* [REQUIRED WORK]
a - Answer these from the motorcycle theft article below:
(i) How many motorcycles were reported stolen in 2011?
(ii) In what year was the NICB created?
(iii) Which city had the most motorcycle thefts in 2012, and how many?
b - Carry on the motorcycle theft article below, starting after its last sentence.

* [SOURCE EXCERPT]

☆ ☆ ☆ ☆

According to the latest report issued by the National Insurance Crime Bureau, more than 46,000 motorcycles in the U.S. were reported stole in 2012 with more than 20% of those being Hondas. Here are the findings of the latest motorcycle thefts report.

The NICB report, which was issued today, shows that 46,061 bikes were stolen last year – that’s a 1% decrease on the 2011 figures of 46,667 – with Honda motorcycles topping the list at 9,082, Yamaha 7,517, Suzuki 7017, followed by Kawasaki 4,839 and Harley Davidson 3,755.

The NICB is a non-profit organization that was created in 1992 to monitor and detect insurance fraud and crime. It has a membership of more than 1,110 insurance companies across the U.S. and this latest report on 2012 motorcycle thefts is the result of data submitted by its membership.

In 2012, California was the state where the most motorcycle thefts occurred with 6,082, followed by Florida at 4,110, Texas 3,400, North Carolina 2,574 and Indiana 2,334.

However, in terms of the largest number of thefts by city, New York topped the list with 903, Las Vegas 757, San Diego came in third with 633, Indianapolis 584 and Miami 535.

Analysis of the NICB’s figures for 2012 unsurprisingly revealed that most thefts occurred during the summer months – July was the highest in 2012 with 5,529 bikes reported being stolen.

The figures also showed that while around 59% of all motor vehicles stolen are actually recovered, only 39% of bikes are ever seen again. This is due to the fact that many stolen bikes are chopped for spare parts that are then re-sold or, according to the NICB’s report, stored away for a number of years before being re-sold.

For further detailed information on the NCIB’s 2012 Motorcycle Theft and Recovery Report, read the full report here.

Related Links:
Protection: How To Prevent Motorcycle Theft
Products: Xena XX15 Disc Lock Alarm and Chain Adaptor

  • Rameses the 2nd

    LOL. Nobody’s stealing expensive European bikes.

    • Doug Herbert

      I was a bit surprised about Indianapolis. I live in a suburb of Indy, and haven’t heard about any rash of bike thefts. Excluding a few small pockets, I think of Indianapolis as a pretty safe town. I would love to see this broken down more, perhaps showing how many bikes are registered in each city, and how many were stolen from a home versus stolen when the bike was away from home.

☆ ☆ ☆ ☆

* [ENTRIES PROVIDED]
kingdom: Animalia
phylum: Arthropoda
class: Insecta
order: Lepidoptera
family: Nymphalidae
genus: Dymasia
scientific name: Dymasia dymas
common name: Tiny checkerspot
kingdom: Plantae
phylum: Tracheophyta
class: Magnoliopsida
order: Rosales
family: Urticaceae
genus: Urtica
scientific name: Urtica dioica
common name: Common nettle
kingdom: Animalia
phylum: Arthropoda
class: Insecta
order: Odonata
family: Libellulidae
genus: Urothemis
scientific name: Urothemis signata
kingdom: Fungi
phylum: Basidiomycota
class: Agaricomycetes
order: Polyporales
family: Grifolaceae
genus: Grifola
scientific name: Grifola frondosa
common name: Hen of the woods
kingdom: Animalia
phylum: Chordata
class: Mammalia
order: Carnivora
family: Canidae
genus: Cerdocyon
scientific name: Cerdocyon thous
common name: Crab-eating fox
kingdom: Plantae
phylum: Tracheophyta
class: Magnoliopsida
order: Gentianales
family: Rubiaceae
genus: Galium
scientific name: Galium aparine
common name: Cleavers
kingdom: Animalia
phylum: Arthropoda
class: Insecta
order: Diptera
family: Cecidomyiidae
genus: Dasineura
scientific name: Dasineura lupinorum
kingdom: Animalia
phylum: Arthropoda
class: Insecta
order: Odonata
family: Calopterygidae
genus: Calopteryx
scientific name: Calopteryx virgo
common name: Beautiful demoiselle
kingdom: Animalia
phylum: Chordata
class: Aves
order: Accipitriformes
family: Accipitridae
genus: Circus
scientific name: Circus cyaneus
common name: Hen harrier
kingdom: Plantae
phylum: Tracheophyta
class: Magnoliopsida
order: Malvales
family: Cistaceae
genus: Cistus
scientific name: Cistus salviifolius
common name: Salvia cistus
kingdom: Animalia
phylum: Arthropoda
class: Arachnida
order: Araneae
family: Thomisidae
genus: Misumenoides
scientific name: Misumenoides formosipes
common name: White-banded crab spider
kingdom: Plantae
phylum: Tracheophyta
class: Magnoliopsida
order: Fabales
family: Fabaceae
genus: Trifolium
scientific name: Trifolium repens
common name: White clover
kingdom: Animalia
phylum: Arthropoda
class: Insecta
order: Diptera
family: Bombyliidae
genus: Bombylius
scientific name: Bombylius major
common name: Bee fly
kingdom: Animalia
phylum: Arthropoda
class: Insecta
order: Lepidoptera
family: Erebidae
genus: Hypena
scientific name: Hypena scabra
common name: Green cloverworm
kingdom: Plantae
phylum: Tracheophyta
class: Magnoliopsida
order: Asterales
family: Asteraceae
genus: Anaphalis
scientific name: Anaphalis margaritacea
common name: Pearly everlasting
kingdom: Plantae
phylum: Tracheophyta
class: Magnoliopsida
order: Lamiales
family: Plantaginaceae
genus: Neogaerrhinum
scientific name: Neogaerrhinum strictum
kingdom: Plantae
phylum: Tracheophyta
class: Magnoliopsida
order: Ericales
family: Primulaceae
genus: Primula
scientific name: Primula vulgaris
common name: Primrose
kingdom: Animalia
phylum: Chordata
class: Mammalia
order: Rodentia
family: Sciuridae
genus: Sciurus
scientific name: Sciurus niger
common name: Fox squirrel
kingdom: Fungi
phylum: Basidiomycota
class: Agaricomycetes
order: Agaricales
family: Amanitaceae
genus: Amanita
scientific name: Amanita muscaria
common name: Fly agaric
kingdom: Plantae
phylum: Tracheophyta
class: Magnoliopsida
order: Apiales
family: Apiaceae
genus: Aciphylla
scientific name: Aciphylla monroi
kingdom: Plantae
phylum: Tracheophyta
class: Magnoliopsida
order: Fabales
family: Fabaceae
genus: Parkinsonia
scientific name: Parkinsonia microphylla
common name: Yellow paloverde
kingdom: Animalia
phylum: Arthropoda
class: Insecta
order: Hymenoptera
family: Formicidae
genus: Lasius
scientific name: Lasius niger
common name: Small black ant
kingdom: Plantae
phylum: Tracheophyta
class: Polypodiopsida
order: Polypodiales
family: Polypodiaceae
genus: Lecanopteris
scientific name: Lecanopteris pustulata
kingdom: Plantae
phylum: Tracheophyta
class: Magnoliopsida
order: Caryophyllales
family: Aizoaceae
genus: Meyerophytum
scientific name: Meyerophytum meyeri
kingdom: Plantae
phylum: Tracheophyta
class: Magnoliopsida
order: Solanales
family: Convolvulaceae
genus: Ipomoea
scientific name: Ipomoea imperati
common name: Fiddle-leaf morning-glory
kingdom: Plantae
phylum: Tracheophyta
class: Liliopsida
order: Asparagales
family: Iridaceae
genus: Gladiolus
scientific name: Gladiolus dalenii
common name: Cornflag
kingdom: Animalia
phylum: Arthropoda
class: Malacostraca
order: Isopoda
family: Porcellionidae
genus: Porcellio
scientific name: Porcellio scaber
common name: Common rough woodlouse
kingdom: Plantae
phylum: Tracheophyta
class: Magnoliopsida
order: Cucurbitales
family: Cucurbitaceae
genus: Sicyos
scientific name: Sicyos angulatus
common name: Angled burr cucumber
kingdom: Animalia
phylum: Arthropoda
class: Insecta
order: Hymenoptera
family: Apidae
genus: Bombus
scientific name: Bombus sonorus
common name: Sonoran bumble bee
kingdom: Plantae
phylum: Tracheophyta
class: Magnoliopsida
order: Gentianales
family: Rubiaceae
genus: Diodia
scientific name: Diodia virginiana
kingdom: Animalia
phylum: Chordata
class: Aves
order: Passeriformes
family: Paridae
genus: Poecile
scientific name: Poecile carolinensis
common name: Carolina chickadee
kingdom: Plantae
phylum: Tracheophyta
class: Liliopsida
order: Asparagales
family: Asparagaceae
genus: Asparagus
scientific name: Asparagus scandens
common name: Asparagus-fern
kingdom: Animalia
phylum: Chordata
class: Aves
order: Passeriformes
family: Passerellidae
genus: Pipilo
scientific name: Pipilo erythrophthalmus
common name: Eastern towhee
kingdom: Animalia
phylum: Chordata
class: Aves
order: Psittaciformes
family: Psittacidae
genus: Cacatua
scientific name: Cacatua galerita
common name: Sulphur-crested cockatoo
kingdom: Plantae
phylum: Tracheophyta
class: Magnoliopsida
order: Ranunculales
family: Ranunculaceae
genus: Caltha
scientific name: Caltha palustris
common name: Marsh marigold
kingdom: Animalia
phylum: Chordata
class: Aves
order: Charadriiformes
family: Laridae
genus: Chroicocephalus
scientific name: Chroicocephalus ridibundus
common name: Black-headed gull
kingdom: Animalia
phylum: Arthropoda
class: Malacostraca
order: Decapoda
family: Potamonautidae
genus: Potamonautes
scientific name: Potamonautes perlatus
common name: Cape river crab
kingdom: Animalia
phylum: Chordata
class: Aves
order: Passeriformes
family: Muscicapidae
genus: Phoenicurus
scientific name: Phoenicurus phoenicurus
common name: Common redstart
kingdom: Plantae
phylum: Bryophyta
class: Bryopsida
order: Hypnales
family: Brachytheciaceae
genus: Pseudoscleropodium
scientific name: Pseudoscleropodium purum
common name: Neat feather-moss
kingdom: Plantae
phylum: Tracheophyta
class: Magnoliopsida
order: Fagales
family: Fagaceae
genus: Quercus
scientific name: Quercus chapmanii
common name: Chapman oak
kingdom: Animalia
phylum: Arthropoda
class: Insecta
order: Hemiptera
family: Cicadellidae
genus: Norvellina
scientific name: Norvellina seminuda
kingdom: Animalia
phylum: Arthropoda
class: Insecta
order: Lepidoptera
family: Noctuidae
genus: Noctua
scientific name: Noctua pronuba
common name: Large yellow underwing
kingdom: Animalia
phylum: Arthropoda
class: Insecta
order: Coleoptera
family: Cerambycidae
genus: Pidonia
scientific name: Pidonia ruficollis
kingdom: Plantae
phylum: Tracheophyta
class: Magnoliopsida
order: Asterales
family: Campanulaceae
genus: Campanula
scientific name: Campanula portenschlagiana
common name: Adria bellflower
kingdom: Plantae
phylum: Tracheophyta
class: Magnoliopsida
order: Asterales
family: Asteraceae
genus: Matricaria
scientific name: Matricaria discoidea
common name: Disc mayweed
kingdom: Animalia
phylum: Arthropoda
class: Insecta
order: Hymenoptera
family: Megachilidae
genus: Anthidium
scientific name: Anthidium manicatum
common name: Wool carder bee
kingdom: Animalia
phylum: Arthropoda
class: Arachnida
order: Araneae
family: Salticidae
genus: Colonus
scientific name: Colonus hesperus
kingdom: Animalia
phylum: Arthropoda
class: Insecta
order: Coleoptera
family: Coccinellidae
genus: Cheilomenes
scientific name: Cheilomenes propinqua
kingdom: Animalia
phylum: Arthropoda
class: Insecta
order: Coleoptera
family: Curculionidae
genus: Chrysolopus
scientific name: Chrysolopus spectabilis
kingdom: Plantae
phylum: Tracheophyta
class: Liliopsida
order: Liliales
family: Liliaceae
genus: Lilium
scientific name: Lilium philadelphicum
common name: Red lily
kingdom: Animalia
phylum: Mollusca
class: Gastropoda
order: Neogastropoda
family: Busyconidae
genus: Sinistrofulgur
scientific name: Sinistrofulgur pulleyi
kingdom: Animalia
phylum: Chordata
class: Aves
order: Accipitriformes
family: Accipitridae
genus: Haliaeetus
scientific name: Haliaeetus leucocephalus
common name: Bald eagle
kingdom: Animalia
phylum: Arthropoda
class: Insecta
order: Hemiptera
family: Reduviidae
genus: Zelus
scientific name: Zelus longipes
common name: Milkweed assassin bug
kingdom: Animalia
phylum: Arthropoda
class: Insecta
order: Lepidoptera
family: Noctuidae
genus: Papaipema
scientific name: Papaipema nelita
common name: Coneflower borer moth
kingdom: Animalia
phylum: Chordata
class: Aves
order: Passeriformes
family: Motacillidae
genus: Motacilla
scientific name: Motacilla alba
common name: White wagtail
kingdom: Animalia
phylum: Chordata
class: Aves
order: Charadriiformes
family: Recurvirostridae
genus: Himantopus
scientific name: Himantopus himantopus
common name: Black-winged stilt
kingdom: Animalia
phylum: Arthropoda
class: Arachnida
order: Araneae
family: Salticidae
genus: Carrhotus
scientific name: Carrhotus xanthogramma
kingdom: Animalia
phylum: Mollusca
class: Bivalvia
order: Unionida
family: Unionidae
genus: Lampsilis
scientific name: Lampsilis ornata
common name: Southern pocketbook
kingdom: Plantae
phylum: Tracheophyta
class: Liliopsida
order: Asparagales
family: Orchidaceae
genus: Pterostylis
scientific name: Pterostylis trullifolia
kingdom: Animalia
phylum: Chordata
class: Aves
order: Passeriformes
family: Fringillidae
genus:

☆ ☆ ☆ ☆

* [SET OF ANSWERS]
a -
(i) 46,667
(ii) 1992
(iii) New York, with 903

b -
    • spanky

      I work for a motorcycle only insurance company, and while the European bikes aren’t being stolen with as much frequency as the Japanese bikes, believe me, S1000RR’s, 1198′s, and Panigale’s are disappearing regularly.

      • Pund1t

        Yeah, but how may K1200LT’s?

  • Charles Quinn

    As you started by suggesting that 9 x 4 = 46 I’m not sure whether to believe the rest of the article…

    • Tim Watson

      Good spot – and thanks. Sorry brain and math did not compute first thing this morning when I wrote it. We’ve now updated it.

  • Slacker

    I love riding a BMW for that reason. :P Although I did see a few stolen a few times last summer…

  • gregory

    These would be more meaningful if we knew the motorcycle population (how many bikes registered) of each state or city.

    Honda’s the top stolen brand, but that’s probably because it’s the biggest motorcycle maker in the world.

    It seems logical that more bikes are stolen in warmer states and in warmer months.

    Are the residents of some states are more likely, or less likely, to file an insurance claim? Or is that standard across the board?

    Anyway, good set of numbers from which to begin an analysis.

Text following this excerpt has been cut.